Livret de famille suivi de La trempe
Dans Livret de famille et La Trempe, le parolier du groupe Zebda s’est révélé en boxeur littéraire : textes engagés ou enragés voisinent avec souvenirs d’enfance et blessures d’en France.
Livret de famille : Dans cette suite de récits, souvenirs, textes d’humeur ou d’opinion, Magyd Cherfi évoque la cité de son enfance, les délices et les galères de la Ville rose, la beauté des filles confisquée par la loi des frères, le cœur (et le portefeuille) à droite des dieux du football, les mérites comparés des Omeyades et des Gaulois, les peines et les joies de l’embrouille identitaire – tout ce que suggère, recèle, symbolise ce document officiel, national et pourtant si privé : le livret de famille.
La Trempe : “Si t’as pas de fric, t’es pas d’ici” : on l’attendait sur l’immigration, Magyd Cherfi revient par la fracture sociale. En huit brefs récits vifs et tendres, mixant un sens du rythme festif et une acuité qui porte à la mélancolie, l’ex-parolier de Zebda fait un sort aux pièges de l’identité nationale et des horizons confisqués.
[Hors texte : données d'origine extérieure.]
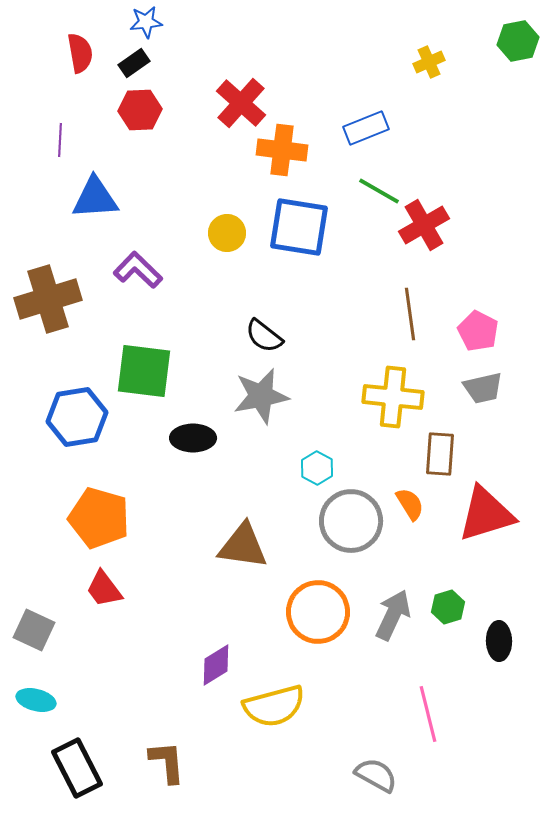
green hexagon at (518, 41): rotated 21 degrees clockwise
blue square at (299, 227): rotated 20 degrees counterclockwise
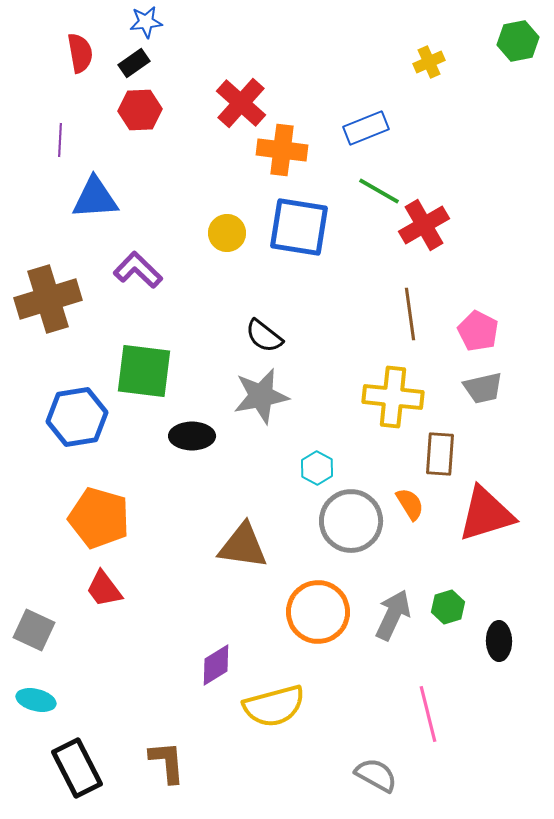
black ellipse at (193, 438): moved 1 px left, 2 px up
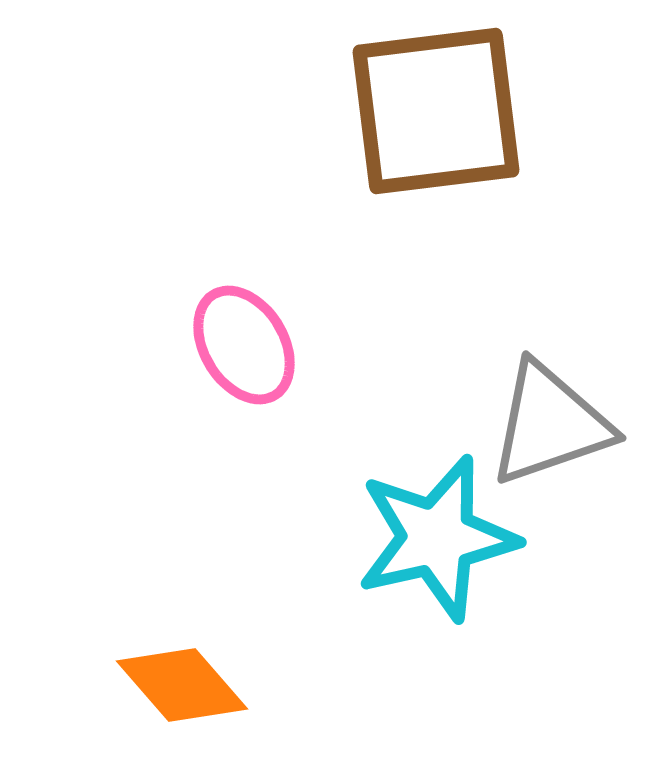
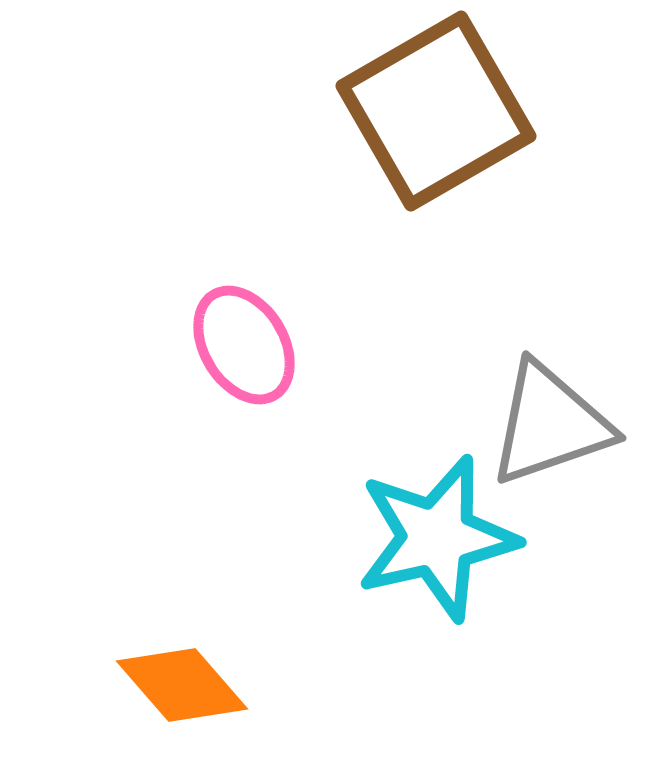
brown square: rotated 23 degrees counterclockwise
Les paradoxes et les débordements de l’amour maternel qui exclut et paralyse au lieu d’émanciper, la petite mort des illusions, les coups de boomerang du rock’n’roll engagé, la violence des rites d’initiation de terrain vague, les rêves de sensualité inassouvis, chaque texte est une tentative d’inventer la langue et le vocabulaire inédits de sentiments tus, trop longtemps retenus.
Et c’est à la seule force du verbe que Cherfi feinte et cogne et fait voler en éclats de littérature brute les impuissances entretenues et l’acharnement d’un destin qui toujours le renvoie “chez les défaits les sombres les aplatis les miens” – sans jamais plier ni geindre.